After six months, patients taking Lexapro, Paxil or Cymbalta had a 10 to 15 percent higher risk of gaining a clinically significant amount of weight, defined as at least 5 percent of their baseline weight, compared with Zoloft users. Those taking Wellbutrin were less likely to have this type of weight gain. The study included both brand-name and generic forms of each drug.

“Many patients worry about gaining excess weight when they take an antidepressant,” said Joshua Petimar, an assistant professor of population medicine at Harvard Medical School and the Harvard Pilgrim Health Care Institute, and lead author of the study. That may be especially true for patients with a pre-existing health condition such as diabetes.

In addition, some patients stop taking their antidepressant — even if it is effective — because they do not like the weight they have gained. “That can also lead to a range of adverse outcomes, such as increased risk of hospitalization or relapse of symptoms,” Dr. Petimar says.

In the study, patients taking Lexapro or Paxil gained an average of about a pound more after six months than those taking Zoloft, which was the most prescribed of the eight antidepressants tracked. People taking Cymbalta, Effexor or Celexa also initially gained more weight than Zoloft users, but in each case it was less than a pound.
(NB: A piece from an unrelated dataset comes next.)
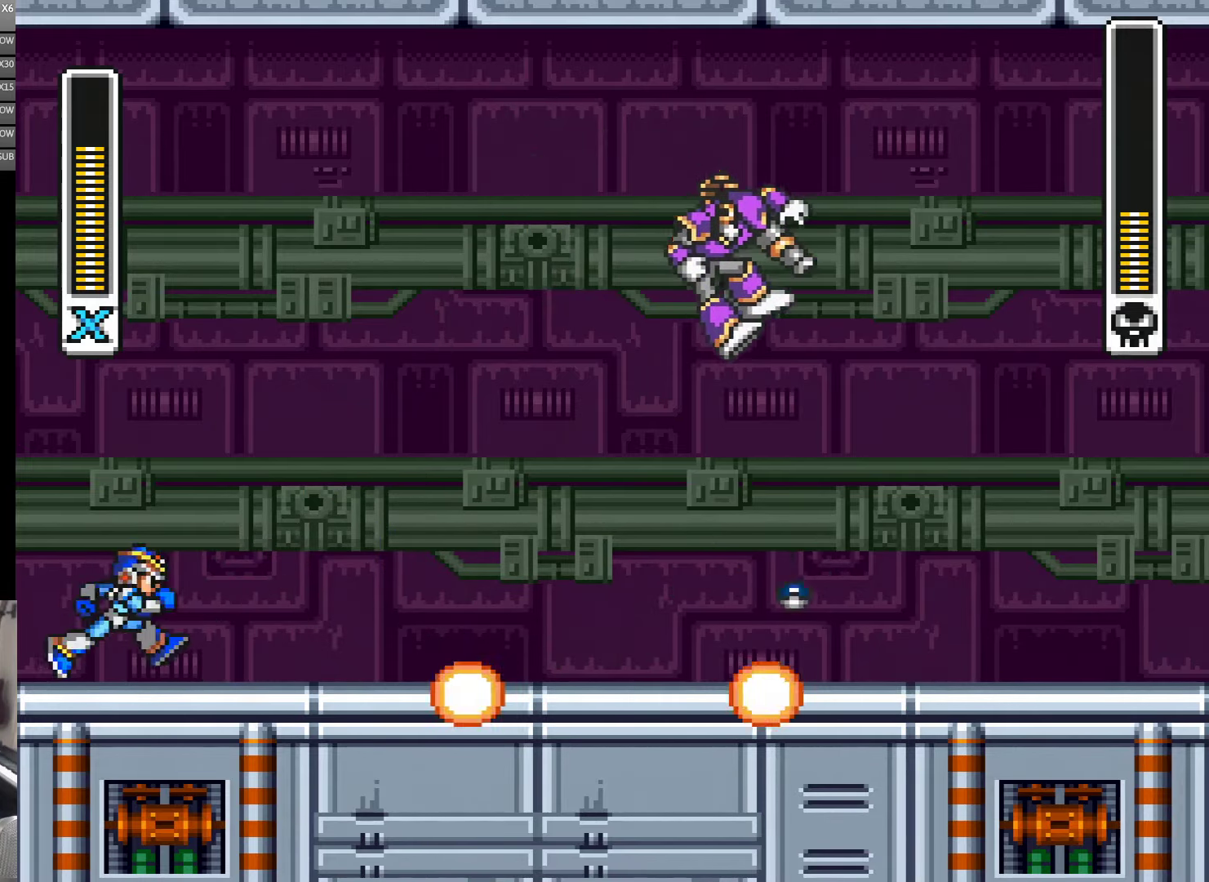
{"buttons": ["Y", "DPAD_RIGHT"], "events": [[67, "DPAD_LEFT", "up"], [67, "DPAD_RIGHT", "down"], [200, "DPAD_RIGHT", "up"], [300, "B", "down"], [433, "DPAD_RIGHT", "down"], [467, "B", "up"]]}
Those taking Wellbutrin, however, gained less weight than those taking Zoloft.

The study showed some degree of weight gain with all of the antidepressants. And most of the people in the study were overweight or obese at the start, which representative of the American population.
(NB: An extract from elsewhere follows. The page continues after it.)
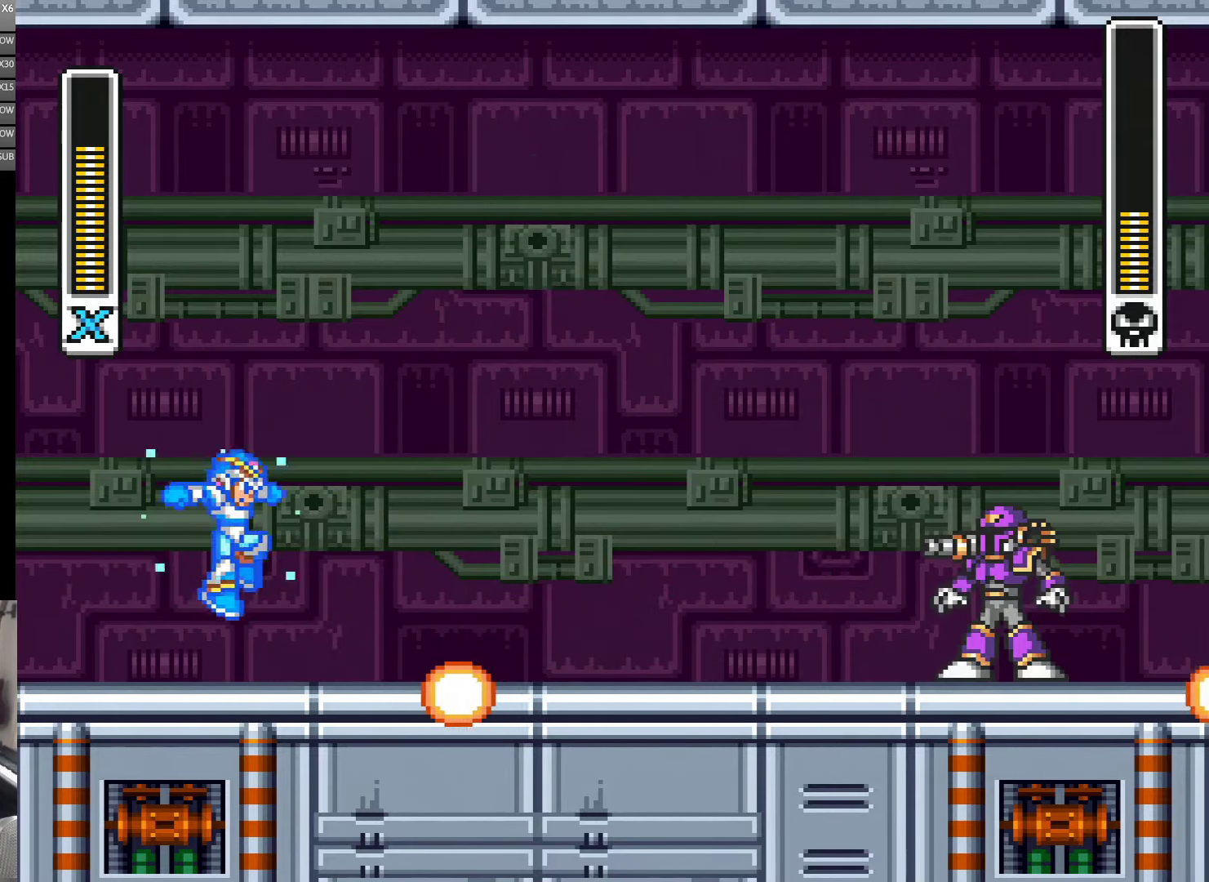
{"buttons": ["Y", "DPAD_RIGHT"]}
“It doesn’t really matter which one you choose,” said Dr. David J. Hellerstein, a professor of clinical psychiatry at Columbia University Irving Medical Center who was not involved in the study. “It’s the same problem everywhere.”

Choosing the right antidepressant can be a balancing act between efficacy and side effects, he added. And deciding which side effects you’re willing to deal with can be tricky.

Although Wellbutrin users are less likely to gain weight, for example, that drug “causes a lot of dry mouth and has caffeine-like side effects,” Dr. Hellerstein says. “Some people don’t like that.”

Moreover, experts say it is difficult to make general statements about whether a specific antidepressant causes someone to gain weight, especially given variations in diet and exercise, as well as genes and medical history.

The study had several limitations. The researchers were unable to verify that each patient was taking an antidepressant for the first time. Additionally, the data did not include consistent information about the dosage of the medication, meaning the researchers could not determine how dosage might affect weight gain.

In addition, some people may have gained weight during the study period even if they weren’t taking medication, Dr. Hellerstein said. If the study had included a comparison group of people who weren’t taking antidepressants, that could have helped determine the extent to which the medication contributed to the weight gain, he added.

Since some medications were associated with sustained weight change over the two-year study period and others plateaued, more research is needed to know whether these curves can be replicated in a future study, Dr. Petimar said.

“It generates some interesting theories about why the trajectories might be different,” he added.